Barely one-fifth of Romania’s 19 million voters turned out to cast their ballots in the weekend referendum which had drawn heavy criticism from rights groups and the European Union.
But of the 3.7 million who did show up for the vote, which took place over two days, just over 3.4 million — around 92 percent — were in favour of the proposed change, the electoral office said.
Voters were asked if they were in favour of changing the constitution to define marriage as being between a man and a woman, rather than just between “spouses” as it currently stands.
Around 242,000 people voted against the change and 74,000 votes were annulled, it said.
To be valid, the referendum needed a minimum turnout of 30 percent.

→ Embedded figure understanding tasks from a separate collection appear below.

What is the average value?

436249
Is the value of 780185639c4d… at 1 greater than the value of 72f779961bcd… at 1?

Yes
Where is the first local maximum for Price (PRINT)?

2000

But with 79.6 percent of voters failing to show up to cast their ballots, the vote was written off, even though the vast majority were in favour of the change.
The failure deals a heavy blow to the ruling Social Democratic Party (PSD), which had decided to press ahead with the referendum — despite EU objections.

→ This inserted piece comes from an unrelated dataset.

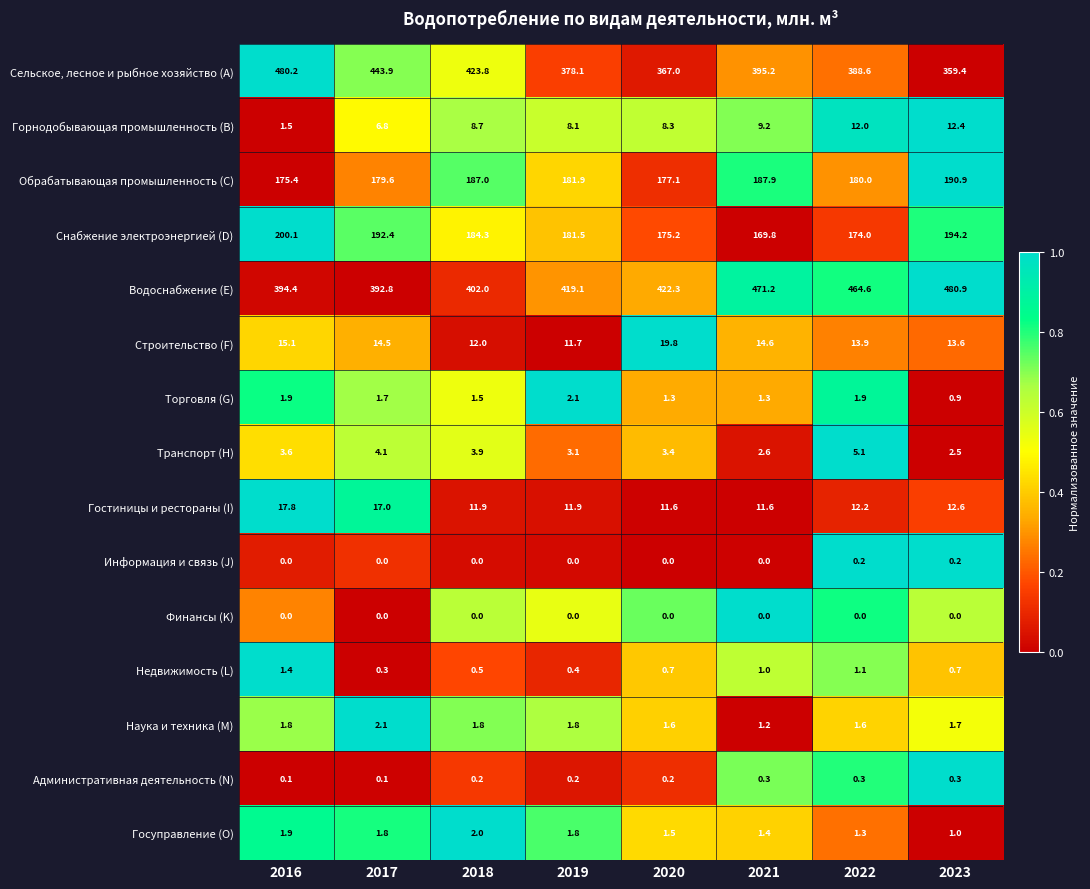

The Торговля (G) series shows 2.5 at 2018. True or false?

False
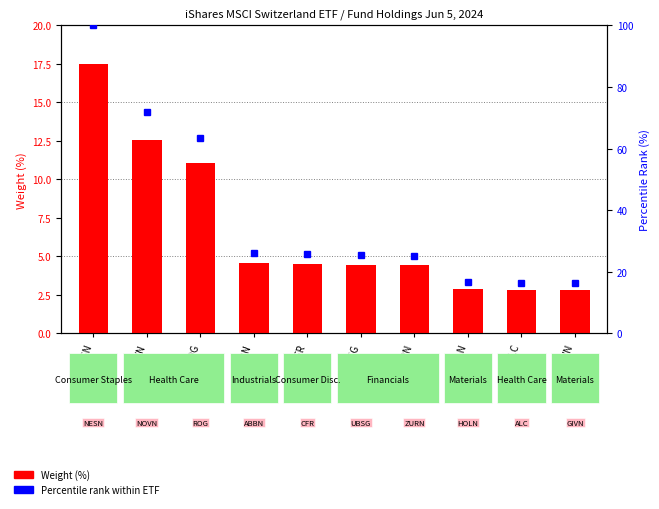

How many values in the Percentile rank within ETF series are below 25?

3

The plebiscite was masterminded by groups close to the Orthodox Church, but drew widespread criticism from rights organisations and Romania’s LGBT community, which said it would make it almost impossible for gay and lesbian couples to marry in future.
Romanian law does not currently allow same-sex couples to marry or enter into civil partnerships.
On Monday, critics slammed the referendum as a waste of public money, and also condemned the homophobic rhetoric of the “yes” campaign.
The powerful Orthodox church, which had explicitly backed the referendum, conceded defeat, but insisted it had done its “civic and moral duty” in campaigning for the “yes” side.